MHP Gn. Bşk. Dr.Devlet Bahçeli, batı basınında İngilizce ‘Mr. No’ veya Almanca ‘Herr Nein’; ‘Bay Hayır’ olarak isimlendiriliyor. Uluslararası haber ajanslarının Türkiye temsilcilerinin oluşturduğu bu algı Türkiye’de de söz konusu. Türkiye’de siyaset olgulardan çok algılar üzerinden yürütülür. Bu nedenle yanlışın çok kez tekrarlanması ‘doğru’ etkisi yapar. MHP her şeye mi hayır diyor? Neye hayır diyor? Koalisyon kurulamamasının sorumlusu kim? Dün Yalçın Akdoğan, ‘HDP ile hükümetin sorumluluğu Bahçeli’ye aittir’ dedi.
Sayın Erdoğan koalisyonla ilgili olarak, ‘CHP ile intihar, MHP ile aileme uzanır’, Davutoğlu ise, ‘elimizden geleni yaptık olmadı’ demişti. Görüşmelerin yapıldığı gün Davutoğlu’nun açıklamasından sonra gözler MHP’ye çevrildi. Ancak uzun süre sonra bir açıklama gelebildi. Davutoğlu’ ile yapılan koalisyon görüşmesinde Bahçeli’nin ‘Lütfen koalisyonu kuralım’ dediği o akşam değil birkaç ün sonra Semih Yalçın tarafından açıklandı. İyilik gibi; bilgilendirme de zamanında yapılırsa değerlidir.
İdam cezasının kaldırılmasında tüm MHP milletvekilleri hayır dediği halde; MHP, ‘İdamı kaldırmak, Apo’yu asılmaktan kurtarmakla’ suçlandı. İş işten geçtikten sonra ancak gerçekler seçmene anlatılabildi.

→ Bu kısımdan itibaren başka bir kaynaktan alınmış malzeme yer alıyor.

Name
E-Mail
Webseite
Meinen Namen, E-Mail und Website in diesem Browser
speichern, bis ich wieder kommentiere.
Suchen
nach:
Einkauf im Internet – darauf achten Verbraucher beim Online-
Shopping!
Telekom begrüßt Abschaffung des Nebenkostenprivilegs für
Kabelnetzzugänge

Bahçeli dün yaptığı basın toplantısında MHP teşkilatlarına büyük görev sorumluluk düştüğünü söyledi. Bu ne demektir? Olanların olmamış, olmamışların da olmuş gibi gösterilmesinin önüne geçecek olan teşkilatlardır. Algı ile olgu arasındaki farkı teşkilatlar anlatacaktır seçmene.
Bunların olabilmesi için, herkesin topyekün seferber olması; yazılı ve görsel basından mümkün olduğu kadar çok yararlanması, doğru adayların piyasaya sürülmesi ve maddi kaynak bulunması gerekir. Teşkilatlarla bütünleşmemiş adaylar ve kısıtlı insan ve maddi kaynaklarla seçmen ne kadar ikna edilebilir? Seçim propagandasının, sonuçları bu kadar etkileyeceği başka bir seçim olmamıştır. Kararsız seçmenin oyuna değil; kararını vermiş seçmenin oyuna talip olunacak.
Halk 7 Haziran’da ‘Koalisyon’ kararı vermiştir. Seçimden sonra kararını değiştirmesinde en önemli rolü oynayacak faktör; kimin halkın kararını kabul etmediğidir. ‘Halka, kararını değiştir. Verdiğin kararı beğenmedim.’ diyenin kim olduğunun belirlenmesi sonuçları da belirleyecektir. Türkiye tarihinde ilk defa halkın kararına itiraz ediliyor, hükümet kurulamıyor, ‘tekrar seçime’ gidiliyor. Hem de bu seçime HDP’li bir Bakanlar Kurulu ile gidiliyor.
Halka derdini anlatabileni halk da bağrına basacaktır. 7 Haziran’daki seçim genel merkezler üzerinde yürütüldü. Bu seçim adam adama markaj şeklinde tamamen seçim sathında yürütülecek; her seçmen tek tek ikna edilecek. Artık değişen her oy bir değil; iki oy demektir. Çünkü önceki tercih edilen partinin oyu bir azalırken, yeni tercih edilecek partinin oyu bir artacak, aradaki fark ikişer ikişer ortadan kalkacaktır.